I look at my photo and though I hated it when I finally settled on this shot and have come to accept it, I know I can do better. But what is the ideal? I want to look like myself. I do not want to use a photo of me from my college graduation in the dark ages and pretend that is me now as some agents do. Nor do I want to do one of those airbrushed, head flung back and sideways looks with the Oscar-worthy makeup and unreal hairstyle. My clients are going to meet me as I am, imperfect, dressed but casual, definitely not Hollywood.
I don't want black and white though my daughter, as our Keller Williams receptionist for a year or so a while back, had a fabulous one that elicited responses from the high school boys who never asked her out, practically stalking her it was so sexy when she put it on Facebook. It was a head shot taken by her girlfriend in her bedroom for God's sake! Yeah, she's a beauty and the guys have grown up. Another broken-hearted high school experience happily ended by the you-can't-have-me-I-chose-the-nerd scenario. Wow, therapy pays!
A younger colleague spontaneously offered advice one day saying that my lime green blazer was the perfect color for me, and then commented that she wanted to see me with longer hair, at least resting on my shoulders. I told my daughter what she said and was advised to follow the lead because that agent has style. What about me? Oh, never mind. So I am following the younger people's advice on hair and letting it get a bit longer - not ridiculous though. And color, well anyone can benefit from a color consultation. Another color I have been told is "mine" is royal blue but lime green seems much more now.
Keep an eye out for my new look.

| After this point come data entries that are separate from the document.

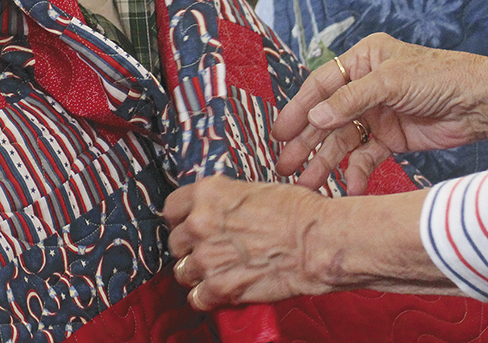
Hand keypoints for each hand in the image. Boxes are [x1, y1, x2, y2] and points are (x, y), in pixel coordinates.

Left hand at [164, 174, 443, 308]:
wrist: (315, 241)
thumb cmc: (296, 211)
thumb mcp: (253, 190)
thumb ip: (225, 200)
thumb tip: (214, 209)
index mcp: (208, 193)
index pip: (171, 207)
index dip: (181, 217)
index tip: (188, 223)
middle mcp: (201, 223)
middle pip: (175, 242)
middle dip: (190, 246)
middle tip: (210, 248)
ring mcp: (207, 258)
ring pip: (182, 271)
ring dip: (197, 272)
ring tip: (218, 268)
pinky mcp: (219, 288)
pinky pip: (196, 297)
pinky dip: (207, 296)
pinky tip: (221, 287)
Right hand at [273, 33, 487, 194]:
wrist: (482, 103)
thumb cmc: (441, 76)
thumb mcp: (391, 82)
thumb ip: (351, 100)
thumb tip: (315, 116)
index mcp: (363, 60)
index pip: (321, 84)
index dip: (299, 108)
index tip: (279, 131)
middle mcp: (365, 86)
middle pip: (328, 115)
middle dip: (307, 140)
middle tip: (284, 165)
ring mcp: (378, 113)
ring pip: (343, 140)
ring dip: (326, 161)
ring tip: (307, 184)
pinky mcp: (393, 138)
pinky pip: (366, 156)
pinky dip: (356, 171)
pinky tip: (349, 187)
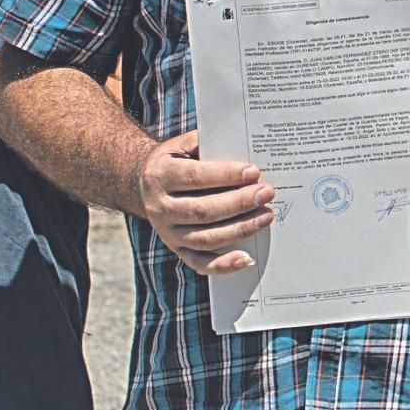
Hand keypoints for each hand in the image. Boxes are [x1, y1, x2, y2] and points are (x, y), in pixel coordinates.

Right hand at [139, 129, 272, 276]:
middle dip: (239, 202)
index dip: (225, 175)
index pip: (195, 178)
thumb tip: (244, 145)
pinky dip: (224, 265)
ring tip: (266, 216)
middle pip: (203, 210)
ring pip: (206, 238)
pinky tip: (247, 258)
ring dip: (240, 229)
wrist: (143, 183)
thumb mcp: (182, 145)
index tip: (253, 172)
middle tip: (267, 193)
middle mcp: (160, 207)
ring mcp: (167, 232)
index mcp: (160, 176)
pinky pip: (200, 263)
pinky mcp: (176, 249)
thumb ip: (207, 144)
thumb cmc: (175, 160)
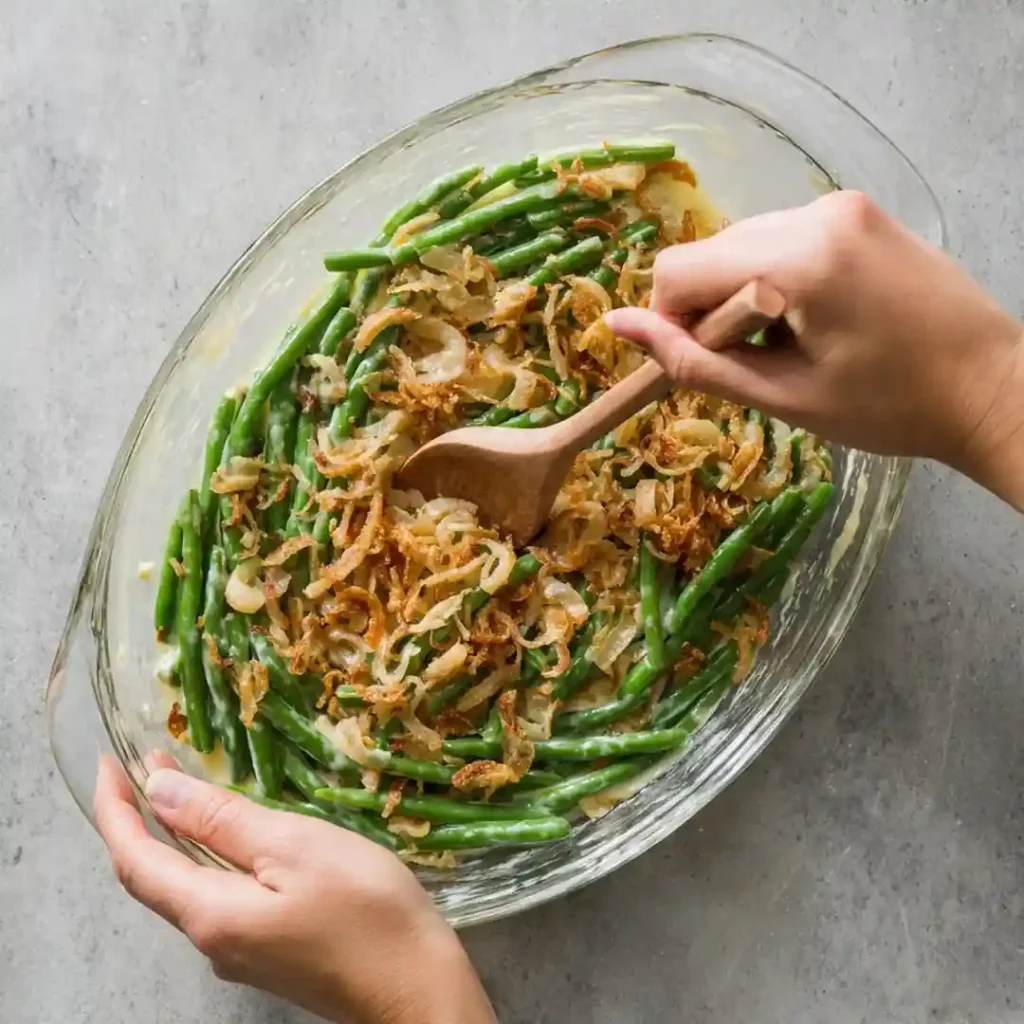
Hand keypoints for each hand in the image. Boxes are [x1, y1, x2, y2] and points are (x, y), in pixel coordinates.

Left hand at [93, 756, 495, 1023]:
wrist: (417, 988)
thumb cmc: (364, 909)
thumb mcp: (295, 847)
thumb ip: (224, 821)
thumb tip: (159, 792)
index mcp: (209, 913)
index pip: (135, 859)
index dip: (115, 809)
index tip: (109, 761)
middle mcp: (212, 939)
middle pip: (153, 878)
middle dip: (140, 819)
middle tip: (147, 764)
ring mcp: (241, 952)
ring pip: (187, 887)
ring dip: (176, 835)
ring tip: (185, 785)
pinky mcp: (269, 953)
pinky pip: (219, 898)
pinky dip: (209, 857)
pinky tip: (233, 835)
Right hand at [604, 191, 1023, 508]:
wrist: (991, 385)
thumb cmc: (890, 408)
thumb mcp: (782, 396)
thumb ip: (693, 361)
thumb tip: (615, 326)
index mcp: (800, 259)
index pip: (678, 270)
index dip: (671, 323)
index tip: (708, 364)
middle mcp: (816, 212)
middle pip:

I'm timing it for the redesign of my tragically flawed bargain business card order of 5000, done online. Who knew the fonts would be so small when the full-page proof was presented. I'm thinking I'll drop the 4500 remaining ones from a plane over Michigan stadium during the next home game on November 17th with Ohio State. Anyone younger than 40 should be able to read them. They won't be offended by the photo. I'll just look like Mom to them. Wouldn't that be comforting? Particularly if they lose.... Let's not think about that.